AKP, İSVEÇ'DE HAVUÇ VE SOPA POLİTİKASINI UYGULADI

Kardeş partisinin hükümet ortağı olmasının getirdiği avantajı azami ölçüde kullanan AKP,  İsveç'te havuç ve sopa politikasını bir arada uyguladı. Aralarında Süryanilerin de yer aldığı İsveç'teki sivil toplum örgütlerinin yöneticileri, toplumun ileri gelenleri ve gazeteciler Türkiye'ye davet edildi. Bakanlar ve Cumhurbaşkanıyla da görüştürülen davetlilere hediyeler verildi. Gezilerin örgütlenmesine öncülük eden dönemin İHA temsilcisi Metin Altınışık'la Cumhuriyet Gazetesi Muhabiri Osman İkiz Sarı Basın Kartı ile ödüllendirildi.

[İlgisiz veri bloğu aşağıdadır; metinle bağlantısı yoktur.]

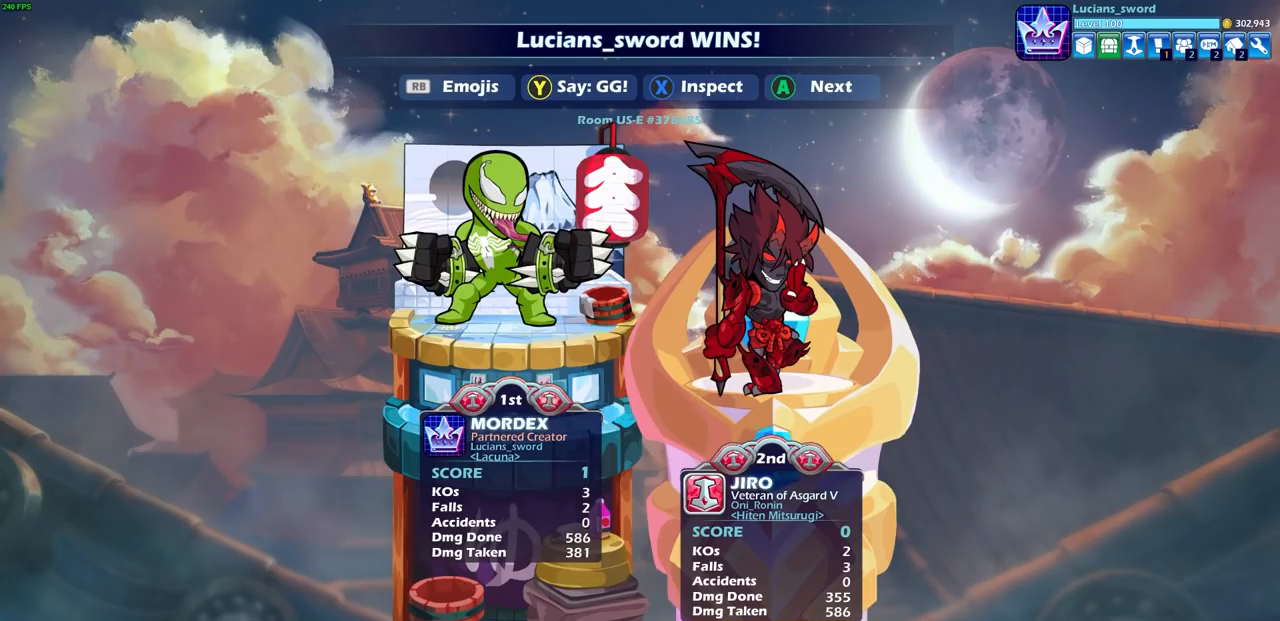
{"buttons": [], "left_stick": "center", "right_stick": "center", "events": []}
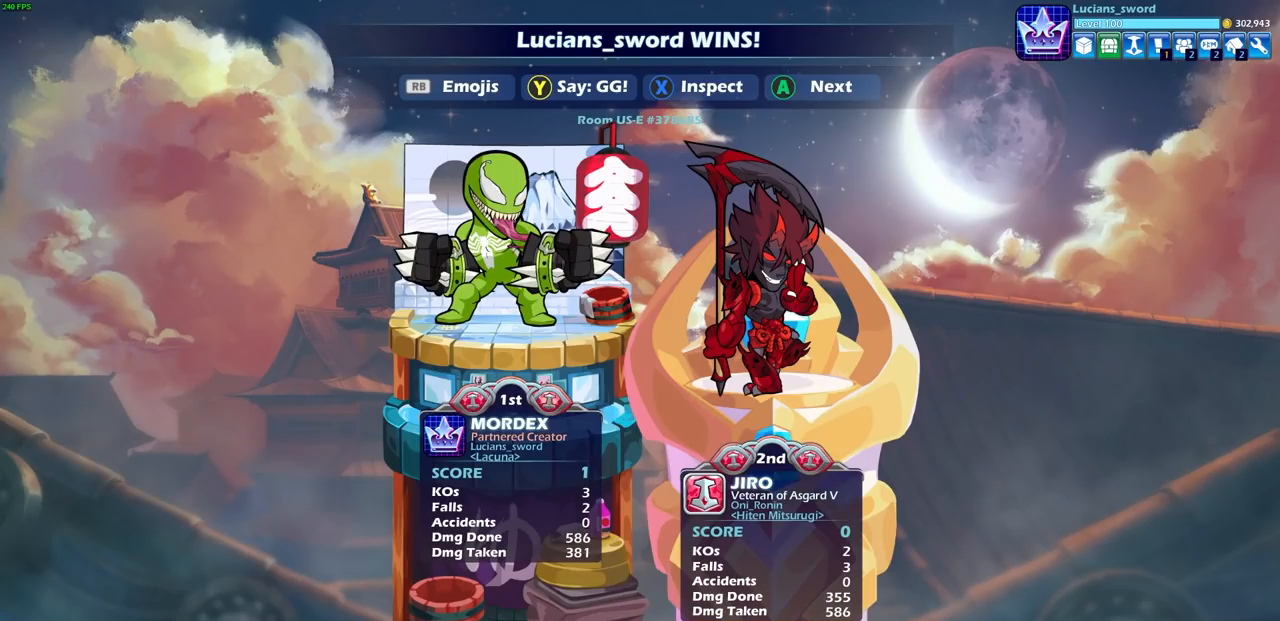
{"buttons": ["TRIANGLE"], "left_stick": "center", "right_stick": "center", "events": [[50, "TRIANGLE", "down"], [167, "TRIANGLE", "up"], [267, "TRIANGLE", "down"], [400, "TRIANGLE", "up"], [467, "TRIANGLE", "down"]]}
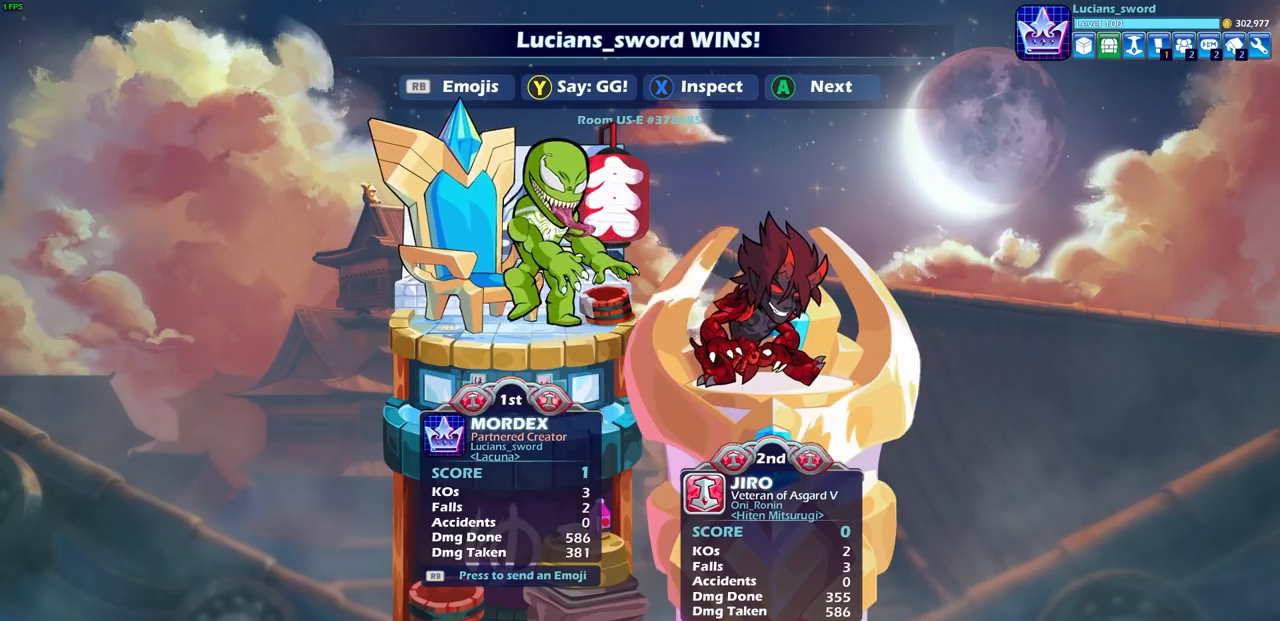
{"buttons": [], "left_stick": "center", "right_stick": "center", "events": [[67, "TRIANGLE", "up"]]}
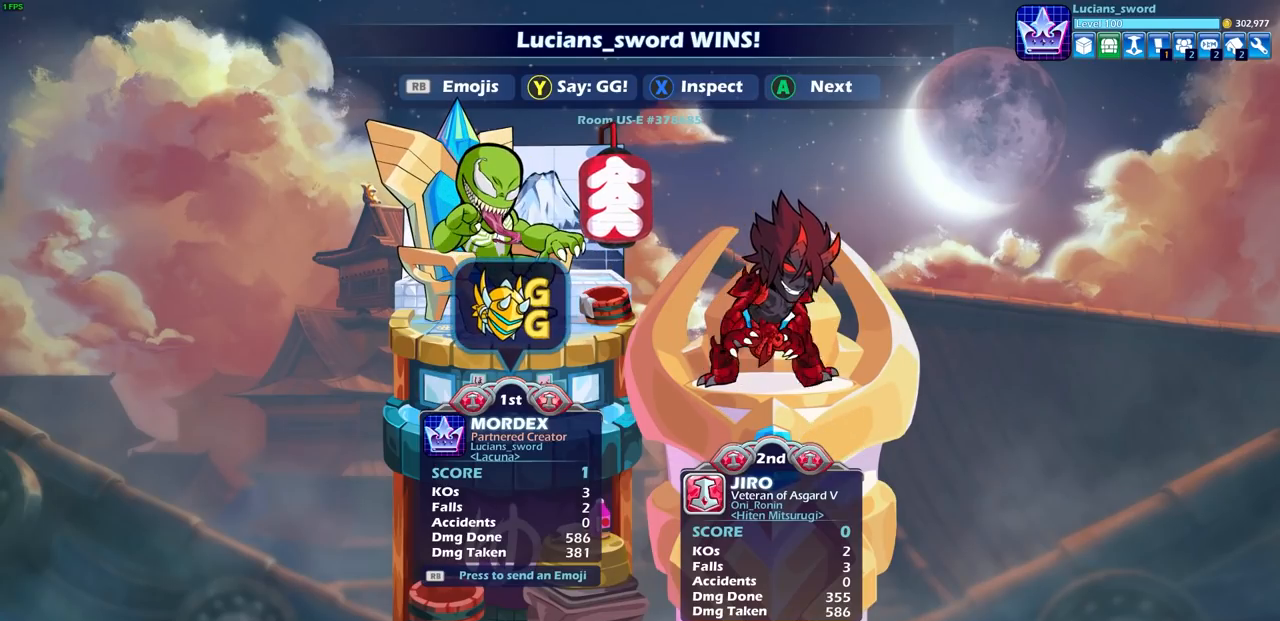
{"buttons": [], "left_stick": "center", "right_stick": "center", "events": []}
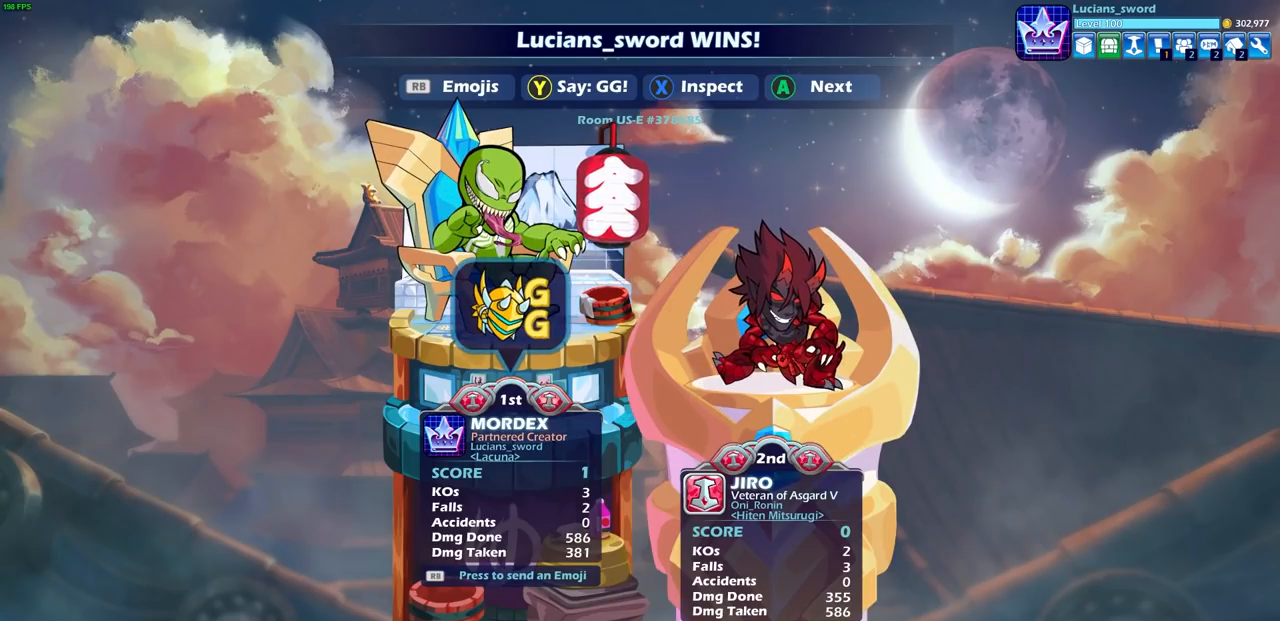
{"buttons": ["R1"], "left_stick": "center", "right_stick": "center", "events": [[467, "R1", "down"]]}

AKP, İsveç'teki eleştirel sesleri susturmak için hakaret ve tehditlere de başvurdu. Rüşvet almaktan suçlandığı için görevden alınan eski Avrupa Bakanı Eğemen Bağış, Türkiye Büyüleçiliğine çağırttığı aralarında iki milletvekili, Asuri Federasyonu Başkanı ve ruhani liderlerin yer aldığı Süryanileri soykırım konusundaki çalışmalarından dolayı tehdit etti.

AKP, tüm bunları yaparken aynı zamanda Büyükelçilik aracılığıyla İsveç'te çalışma yürüten Türk örgütlerini bir araya getirerek terör ve soykırıma karşı mücadele bahanesiyle Kürtler, Ermeniler ve Süryanilere karşı platformlar örgütledi.

Yurtdışında yaşayan Türkleri AKP'nin politikalarının destekçisi haline getirmek için Başbakanlığa bağlı olarak çalışan Yurtdışı Türkler ve Akrabalar Toplulukları Başkanlığı'nın İsveç temsilciliğine Türk İşçi Dernekleri Federasyonu Başkanı Hasan Dölek ile eski bir İmam olan Rafet Candemir getirildi.

AKP'NİN LOBİCİLİĞİ TÜRK FEDERASYONU'NU ENKAZA DÖNÜŞTÜRDÜ

39 yıl önce kurulan ve 12 bin civarında üyesi bulunan Türk Federasyonu adım adım AKP'nin yan örgütüne dönüştürüldü. Hasan Dölek ile Başkan Yardımcısı Barbaros Leylani, Kürt ve diğer azınlıklara yönelik ırkçı ve provokatif etkinlik ve eylemlerin öncülüğünü yaptılar.

AKP'nin lobiciliği ve ırkçılık Türk Fedarasyonu'na pahalıya mal oldu. Leylani'nin bir gösteride Ermenilere yönelik ırkçı konuşmasından sonra devlet kurumlarının temsilcileri, ard arda açıklamalar yaparak Türk Federasyonu'na maddi yardımda bulunmayacaklarını açıkladılar.

İyice teşhir ve tecrit olan Türk Federasyonu geçtiğimiz ay güçlükle ve geçikmeli olarak kongeresini yapabildi. İpliği pazara çıkan Hasan Dölek başkanlığı bırakmak zorunda kaldı. Kongrede AKP-MHP karşımı bir yönetim oluşturuldu ama 16 derneğin katılmadığı kongrenin meşruiyeti şaibeli.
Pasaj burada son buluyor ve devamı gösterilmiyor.